Un big bang à deux vitesses?

Ces nouvelles directives ESG risquent néanmoins de créer un système à deux vitesses. En effet, certaines banques avec des succursales ou des clients basés dans l’UE devront respecter à la fois les directives suisses et la réglementation européenne, quand d’autres, sans lien avec l’UE, n’auront à s’aligner que sur les règles suisses.

De plus, la mise en place de ces nouvelles règles nécessitera des efforts non négligeables de la part des acteurs concernés.
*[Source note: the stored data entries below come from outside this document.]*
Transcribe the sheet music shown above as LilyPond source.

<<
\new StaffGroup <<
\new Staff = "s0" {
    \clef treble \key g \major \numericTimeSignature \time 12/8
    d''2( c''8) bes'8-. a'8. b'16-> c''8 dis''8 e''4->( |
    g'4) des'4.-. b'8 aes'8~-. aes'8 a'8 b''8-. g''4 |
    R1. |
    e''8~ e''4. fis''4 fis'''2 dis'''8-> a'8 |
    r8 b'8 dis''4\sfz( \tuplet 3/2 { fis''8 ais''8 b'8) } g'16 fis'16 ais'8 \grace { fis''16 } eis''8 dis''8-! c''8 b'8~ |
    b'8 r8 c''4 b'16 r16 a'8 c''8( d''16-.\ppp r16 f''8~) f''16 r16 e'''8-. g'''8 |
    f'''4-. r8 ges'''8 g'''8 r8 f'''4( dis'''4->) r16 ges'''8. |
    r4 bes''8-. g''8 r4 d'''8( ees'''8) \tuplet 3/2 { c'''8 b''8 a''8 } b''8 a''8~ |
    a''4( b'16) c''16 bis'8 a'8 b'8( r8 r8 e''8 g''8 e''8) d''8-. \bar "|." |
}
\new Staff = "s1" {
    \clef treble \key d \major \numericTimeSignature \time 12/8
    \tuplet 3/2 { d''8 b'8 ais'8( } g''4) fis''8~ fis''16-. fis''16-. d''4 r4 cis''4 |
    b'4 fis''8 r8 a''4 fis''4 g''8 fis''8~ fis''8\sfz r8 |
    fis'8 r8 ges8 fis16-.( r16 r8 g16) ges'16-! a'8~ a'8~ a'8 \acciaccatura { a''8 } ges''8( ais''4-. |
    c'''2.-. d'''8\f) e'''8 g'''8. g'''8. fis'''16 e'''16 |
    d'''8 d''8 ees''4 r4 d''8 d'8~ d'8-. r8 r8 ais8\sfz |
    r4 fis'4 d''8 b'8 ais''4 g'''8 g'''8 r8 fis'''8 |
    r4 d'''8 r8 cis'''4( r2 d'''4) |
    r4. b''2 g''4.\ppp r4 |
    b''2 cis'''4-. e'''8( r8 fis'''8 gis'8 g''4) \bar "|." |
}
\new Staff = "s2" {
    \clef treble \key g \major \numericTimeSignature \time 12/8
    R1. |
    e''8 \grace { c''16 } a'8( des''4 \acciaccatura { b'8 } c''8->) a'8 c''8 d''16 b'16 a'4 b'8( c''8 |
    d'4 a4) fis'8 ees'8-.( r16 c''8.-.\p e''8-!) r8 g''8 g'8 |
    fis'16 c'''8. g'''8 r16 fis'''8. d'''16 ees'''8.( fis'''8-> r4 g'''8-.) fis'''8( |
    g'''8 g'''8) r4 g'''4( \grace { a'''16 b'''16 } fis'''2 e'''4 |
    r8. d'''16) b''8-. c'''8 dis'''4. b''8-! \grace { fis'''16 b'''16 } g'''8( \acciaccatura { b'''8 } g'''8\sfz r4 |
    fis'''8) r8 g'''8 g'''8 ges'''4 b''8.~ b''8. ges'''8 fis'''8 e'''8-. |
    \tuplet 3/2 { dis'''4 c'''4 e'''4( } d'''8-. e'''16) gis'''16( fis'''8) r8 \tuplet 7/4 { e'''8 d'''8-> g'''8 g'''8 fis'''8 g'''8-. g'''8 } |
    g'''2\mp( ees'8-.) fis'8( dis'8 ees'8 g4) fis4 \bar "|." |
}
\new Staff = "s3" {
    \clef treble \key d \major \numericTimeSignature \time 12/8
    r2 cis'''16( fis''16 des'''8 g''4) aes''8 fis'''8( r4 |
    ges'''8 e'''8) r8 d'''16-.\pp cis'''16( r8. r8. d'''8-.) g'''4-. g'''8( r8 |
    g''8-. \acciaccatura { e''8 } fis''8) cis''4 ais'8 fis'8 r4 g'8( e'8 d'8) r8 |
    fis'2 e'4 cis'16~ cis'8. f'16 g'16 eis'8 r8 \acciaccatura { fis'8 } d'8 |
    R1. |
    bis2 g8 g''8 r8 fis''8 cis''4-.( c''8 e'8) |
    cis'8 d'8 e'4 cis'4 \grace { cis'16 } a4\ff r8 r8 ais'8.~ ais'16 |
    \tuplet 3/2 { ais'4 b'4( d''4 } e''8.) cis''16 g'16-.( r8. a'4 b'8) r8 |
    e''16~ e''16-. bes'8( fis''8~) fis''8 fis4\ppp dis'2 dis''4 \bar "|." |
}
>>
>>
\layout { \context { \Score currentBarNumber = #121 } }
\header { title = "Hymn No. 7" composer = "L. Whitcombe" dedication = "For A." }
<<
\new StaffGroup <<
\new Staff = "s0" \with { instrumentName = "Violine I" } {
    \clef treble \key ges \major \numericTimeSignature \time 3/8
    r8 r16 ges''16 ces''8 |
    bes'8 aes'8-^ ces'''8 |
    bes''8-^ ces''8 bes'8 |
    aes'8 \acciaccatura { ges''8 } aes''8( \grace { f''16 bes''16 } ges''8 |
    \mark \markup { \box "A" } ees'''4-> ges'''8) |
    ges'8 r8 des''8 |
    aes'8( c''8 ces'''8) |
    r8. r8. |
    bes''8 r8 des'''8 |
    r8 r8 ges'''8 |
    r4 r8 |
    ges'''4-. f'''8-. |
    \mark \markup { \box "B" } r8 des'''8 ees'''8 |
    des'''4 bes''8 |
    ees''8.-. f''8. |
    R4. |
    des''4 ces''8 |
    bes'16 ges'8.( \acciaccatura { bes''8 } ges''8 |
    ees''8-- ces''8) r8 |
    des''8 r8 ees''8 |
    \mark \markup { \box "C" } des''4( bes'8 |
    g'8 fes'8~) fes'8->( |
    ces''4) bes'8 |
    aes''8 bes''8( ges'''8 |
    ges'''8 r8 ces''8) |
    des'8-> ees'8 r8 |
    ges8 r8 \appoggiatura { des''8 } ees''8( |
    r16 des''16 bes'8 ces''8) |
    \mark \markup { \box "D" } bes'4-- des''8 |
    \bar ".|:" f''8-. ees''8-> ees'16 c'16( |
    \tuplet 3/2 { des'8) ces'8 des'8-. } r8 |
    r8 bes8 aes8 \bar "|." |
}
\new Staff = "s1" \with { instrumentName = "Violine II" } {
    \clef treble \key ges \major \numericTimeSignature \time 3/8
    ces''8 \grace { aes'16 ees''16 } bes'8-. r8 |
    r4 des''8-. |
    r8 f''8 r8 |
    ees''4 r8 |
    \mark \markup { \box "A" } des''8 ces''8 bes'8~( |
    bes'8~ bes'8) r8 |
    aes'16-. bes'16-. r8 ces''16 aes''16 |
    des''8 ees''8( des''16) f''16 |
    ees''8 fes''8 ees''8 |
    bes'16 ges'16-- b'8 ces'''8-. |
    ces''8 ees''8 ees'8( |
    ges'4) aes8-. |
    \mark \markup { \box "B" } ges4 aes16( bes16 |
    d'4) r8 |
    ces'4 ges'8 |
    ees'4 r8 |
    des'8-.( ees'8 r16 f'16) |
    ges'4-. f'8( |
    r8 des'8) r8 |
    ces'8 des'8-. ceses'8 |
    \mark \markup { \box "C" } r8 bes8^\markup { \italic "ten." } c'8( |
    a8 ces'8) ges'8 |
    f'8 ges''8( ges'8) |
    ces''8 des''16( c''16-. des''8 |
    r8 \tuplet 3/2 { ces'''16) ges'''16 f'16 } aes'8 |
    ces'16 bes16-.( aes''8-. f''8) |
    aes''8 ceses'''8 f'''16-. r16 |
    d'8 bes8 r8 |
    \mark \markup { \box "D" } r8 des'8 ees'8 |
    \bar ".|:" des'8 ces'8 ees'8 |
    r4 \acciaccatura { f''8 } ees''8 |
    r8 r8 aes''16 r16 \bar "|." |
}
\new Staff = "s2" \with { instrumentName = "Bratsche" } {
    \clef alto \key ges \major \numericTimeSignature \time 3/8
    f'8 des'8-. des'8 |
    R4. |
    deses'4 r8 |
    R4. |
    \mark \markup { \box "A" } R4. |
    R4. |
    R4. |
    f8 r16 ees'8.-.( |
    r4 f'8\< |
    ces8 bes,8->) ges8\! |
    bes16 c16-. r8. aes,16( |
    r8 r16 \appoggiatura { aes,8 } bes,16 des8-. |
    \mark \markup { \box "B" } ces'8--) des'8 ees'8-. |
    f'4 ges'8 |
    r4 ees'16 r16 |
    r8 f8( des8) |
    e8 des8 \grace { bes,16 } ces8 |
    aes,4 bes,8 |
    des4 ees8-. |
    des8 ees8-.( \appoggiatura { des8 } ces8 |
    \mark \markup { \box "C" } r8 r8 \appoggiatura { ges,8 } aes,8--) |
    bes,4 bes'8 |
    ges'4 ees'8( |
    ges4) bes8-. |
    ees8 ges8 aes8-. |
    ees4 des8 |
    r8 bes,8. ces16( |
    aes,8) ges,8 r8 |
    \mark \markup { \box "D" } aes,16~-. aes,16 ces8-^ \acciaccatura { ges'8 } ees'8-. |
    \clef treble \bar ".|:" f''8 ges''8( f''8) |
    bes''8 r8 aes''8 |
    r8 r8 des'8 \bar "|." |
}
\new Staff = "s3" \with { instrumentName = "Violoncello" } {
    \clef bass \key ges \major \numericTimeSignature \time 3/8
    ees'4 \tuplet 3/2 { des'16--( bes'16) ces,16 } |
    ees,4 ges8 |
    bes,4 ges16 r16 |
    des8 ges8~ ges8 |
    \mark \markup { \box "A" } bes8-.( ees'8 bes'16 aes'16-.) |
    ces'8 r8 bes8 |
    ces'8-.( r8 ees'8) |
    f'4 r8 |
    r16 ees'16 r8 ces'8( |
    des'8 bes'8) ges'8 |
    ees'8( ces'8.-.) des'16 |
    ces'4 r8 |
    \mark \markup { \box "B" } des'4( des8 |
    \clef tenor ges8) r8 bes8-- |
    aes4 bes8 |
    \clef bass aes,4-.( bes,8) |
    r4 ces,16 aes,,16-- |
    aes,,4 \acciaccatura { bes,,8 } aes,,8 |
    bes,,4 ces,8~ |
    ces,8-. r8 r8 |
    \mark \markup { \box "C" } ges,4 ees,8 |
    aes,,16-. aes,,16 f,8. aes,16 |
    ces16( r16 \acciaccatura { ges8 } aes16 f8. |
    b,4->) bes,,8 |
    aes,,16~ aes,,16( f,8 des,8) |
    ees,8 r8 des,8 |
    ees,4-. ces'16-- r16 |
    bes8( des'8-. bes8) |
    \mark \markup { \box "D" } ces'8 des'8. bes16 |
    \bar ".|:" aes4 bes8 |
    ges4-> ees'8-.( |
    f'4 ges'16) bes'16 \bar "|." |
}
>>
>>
Tout d’abord, les banques devront se donner les moyens d’assurer les développements informatiques nécessaires afin notamment de faire correspondre leur offre en finance durable avec les préférences ESG de leurs clients. Les collaborateurs devront aussi être formés pour comprendre les nouvelles réglementations ESG et les enjeux de la finance durable. Là encore, l’écart risque de se creuser entre petites et grandes banques. Durant cette période d’adaptation et d’apprentissage, on peut par ailleurs s’attendre à ce que les banques adoptent des approches ESG plus ou moins restrictives, selon leur implantation, leurs moyens et leurs valeurs.

Enfin, quoi qu’il en soit, l’instauration de ces directives ESG reste une bonne nouvelle puisqu’elle place la finance durable au cœur de la relation banque-client dès le départ. Rendez-vous dans deux ou trois ans pour un premier bilan!